**Exercise inputs**
=== Begin Enclosure ===
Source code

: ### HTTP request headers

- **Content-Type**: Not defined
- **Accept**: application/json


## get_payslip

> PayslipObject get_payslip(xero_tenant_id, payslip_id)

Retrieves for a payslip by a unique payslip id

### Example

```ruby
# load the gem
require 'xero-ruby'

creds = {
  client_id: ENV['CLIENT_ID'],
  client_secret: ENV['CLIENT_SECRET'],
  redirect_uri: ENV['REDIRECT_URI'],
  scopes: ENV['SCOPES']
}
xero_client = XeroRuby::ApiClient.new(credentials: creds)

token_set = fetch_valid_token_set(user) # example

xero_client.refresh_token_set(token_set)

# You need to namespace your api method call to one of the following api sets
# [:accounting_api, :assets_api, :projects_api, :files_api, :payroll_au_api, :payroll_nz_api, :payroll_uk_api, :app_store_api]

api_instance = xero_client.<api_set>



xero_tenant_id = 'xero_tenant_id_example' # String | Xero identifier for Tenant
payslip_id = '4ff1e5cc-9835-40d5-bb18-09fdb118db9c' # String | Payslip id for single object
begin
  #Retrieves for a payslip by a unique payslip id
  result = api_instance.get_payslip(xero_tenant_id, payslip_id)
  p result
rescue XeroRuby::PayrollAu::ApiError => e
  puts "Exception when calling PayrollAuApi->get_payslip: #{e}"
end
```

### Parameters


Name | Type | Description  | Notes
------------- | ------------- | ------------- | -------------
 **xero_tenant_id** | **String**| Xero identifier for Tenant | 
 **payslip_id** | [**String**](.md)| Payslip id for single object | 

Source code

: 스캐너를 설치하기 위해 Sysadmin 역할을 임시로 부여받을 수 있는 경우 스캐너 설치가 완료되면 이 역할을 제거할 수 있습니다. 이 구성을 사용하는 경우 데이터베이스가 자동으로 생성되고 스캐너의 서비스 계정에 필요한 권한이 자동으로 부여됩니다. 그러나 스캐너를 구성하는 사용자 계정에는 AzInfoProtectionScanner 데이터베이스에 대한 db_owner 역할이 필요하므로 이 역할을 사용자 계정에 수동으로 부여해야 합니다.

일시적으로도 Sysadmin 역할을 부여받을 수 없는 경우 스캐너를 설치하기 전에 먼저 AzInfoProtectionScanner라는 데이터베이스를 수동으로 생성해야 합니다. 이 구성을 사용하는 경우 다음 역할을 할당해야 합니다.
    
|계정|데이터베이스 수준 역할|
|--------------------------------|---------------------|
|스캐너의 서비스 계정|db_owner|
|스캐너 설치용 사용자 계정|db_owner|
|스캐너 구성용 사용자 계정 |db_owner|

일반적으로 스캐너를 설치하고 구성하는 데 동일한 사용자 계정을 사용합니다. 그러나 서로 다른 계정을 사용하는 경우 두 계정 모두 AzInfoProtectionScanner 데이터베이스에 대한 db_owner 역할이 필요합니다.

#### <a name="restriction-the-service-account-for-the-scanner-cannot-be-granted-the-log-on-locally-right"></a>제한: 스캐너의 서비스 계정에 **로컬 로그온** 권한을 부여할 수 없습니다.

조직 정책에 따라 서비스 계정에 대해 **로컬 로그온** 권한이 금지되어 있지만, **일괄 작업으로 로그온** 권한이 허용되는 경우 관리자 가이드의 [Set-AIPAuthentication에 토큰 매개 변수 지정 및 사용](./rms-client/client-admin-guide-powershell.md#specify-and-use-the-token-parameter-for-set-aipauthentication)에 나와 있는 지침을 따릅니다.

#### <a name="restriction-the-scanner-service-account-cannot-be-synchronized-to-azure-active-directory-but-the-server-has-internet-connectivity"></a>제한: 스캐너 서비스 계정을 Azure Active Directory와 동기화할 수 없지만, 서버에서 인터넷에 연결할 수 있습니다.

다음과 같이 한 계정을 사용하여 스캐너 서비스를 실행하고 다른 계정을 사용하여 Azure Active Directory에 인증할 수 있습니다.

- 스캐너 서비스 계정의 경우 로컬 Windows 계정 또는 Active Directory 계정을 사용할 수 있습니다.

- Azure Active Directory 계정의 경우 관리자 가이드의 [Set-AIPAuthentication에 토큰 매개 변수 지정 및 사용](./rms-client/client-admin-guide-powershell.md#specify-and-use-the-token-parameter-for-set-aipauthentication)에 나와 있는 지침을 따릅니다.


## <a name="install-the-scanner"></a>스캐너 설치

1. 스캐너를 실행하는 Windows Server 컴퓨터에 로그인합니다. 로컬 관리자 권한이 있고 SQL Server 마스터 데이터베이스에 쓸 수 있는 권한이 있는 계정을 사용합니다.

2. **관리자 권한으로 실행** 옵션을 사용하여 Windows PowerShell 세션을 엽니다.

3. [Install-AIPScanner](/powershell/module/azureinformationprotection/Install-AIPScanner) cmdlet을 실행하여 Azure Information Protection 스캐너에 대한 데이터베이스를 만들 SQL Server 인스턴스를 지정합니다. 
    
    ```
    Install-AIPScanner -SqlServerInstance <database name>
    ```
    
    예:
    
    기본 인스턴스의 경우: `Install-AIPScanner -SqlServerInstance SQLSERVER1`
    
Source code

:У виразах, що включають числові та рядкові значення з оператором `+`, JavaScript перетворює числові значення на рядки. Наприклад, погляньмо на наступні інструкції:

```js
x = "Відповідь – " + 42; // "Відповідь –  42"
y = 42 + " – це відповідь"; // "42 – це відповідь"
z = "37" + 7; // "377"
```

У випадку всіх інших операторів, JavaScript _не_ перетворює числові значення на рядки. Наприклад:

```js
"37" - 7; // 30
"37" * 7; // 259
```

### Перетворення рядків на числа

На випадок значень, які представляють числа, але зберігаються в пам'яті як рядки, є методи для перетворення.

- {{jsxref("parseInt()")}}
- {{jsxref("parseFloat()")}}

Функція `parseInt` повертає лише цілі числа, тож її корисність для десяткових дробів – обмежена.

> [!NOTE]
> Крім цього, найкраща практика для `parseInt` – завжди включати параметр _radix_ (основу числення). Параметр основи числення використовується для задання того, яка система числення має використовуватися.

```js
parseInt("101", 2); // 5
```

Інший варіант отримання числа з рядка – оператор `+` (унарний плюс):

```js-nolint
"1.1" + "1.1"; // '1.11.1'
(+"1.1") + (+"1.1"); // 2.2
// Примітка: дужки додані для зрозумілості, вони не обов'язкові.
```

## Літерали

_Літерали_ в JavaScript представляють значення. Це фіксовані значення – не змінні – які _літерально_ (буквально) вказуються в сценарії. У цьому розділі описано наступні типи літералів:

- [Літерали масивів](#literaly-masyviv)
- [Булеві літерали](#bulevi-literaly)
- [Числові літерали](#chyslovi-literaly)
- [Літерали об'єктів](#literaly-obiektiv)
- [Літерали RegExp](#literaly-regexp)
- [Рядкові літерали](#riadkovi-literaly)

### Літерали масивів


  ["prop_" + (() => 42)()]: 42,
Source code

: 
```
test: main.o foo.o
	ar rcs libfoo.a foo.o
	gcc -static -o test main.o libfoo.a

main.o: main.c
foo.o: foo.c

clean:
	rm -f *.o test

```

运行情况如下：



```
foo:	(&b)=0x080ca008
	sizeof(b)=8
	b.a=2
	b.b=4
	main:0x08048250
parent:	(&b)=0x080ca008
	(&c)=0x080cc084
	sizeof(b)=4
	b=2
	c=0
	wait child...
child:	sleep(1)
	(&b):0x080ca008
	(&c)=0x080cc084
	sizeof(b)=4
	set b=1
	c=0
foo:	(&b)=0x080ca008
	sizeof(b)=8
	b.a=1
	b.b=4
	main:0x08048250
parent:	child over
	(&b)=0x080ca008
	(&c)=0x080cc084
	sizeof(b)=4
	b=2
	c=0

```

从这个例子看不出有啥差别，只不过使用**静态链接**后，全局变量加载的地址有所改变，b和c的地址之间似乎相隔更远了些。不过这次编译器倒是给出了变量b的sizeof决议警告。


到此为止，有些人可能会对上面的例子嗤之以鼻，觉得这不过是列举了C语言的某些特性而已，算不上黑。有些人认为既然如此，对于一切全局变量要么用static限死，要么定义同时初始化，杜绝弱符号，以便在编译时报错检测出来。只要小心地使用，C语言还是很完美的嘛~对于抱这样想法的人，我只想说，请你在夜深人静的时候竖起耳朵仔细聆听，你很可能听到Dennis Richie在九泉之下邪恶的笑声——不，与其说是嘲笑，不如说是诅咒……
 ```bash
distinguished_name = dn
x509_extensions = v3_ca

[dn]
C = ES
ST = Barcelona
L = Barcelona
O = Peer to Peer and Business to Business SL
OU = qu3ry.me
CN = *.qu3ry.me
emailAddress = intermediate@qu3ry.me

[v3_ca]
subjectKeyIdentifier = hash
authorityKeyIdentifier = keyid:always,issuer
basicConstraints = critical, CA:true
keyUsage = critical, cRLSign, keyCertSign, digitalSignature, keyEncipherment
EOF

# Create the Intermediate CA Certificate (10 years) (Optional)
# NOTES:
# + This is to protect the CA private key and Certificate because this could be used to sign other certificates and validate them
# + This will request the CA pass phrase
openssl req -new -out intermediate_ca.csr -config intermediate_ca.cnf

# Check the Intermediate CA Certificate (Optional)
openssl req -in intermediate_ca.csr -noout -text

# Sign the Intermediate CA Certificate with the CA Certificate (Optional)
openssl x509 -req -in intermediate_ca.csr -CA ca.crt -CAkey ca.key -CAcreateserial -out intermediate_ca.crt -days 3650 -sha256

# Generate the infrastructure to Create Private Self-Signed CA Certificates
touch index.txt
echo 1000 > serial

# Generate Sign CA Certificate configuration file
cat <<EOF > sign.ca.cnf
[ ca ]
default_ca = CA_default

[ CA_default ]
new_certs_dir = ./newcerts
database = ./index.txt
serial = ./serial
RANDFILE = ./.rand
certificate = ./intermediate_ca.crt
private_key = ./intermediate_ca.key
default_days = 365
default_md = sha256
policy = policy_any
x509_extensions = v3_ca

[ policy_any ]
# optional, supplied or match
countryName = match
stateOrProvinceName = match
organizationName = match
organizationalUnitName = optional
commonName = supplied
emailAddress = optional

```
=== End Enclosure ===
**Task**
Scan the records for the word "XeroRuby", and copy each line where it is found.

**Reply to the exercise**
xero_client = XeroRuby::ApiClient.new(credentials: creds)
rescue XeroRuby::PayrollAu::ApiError => e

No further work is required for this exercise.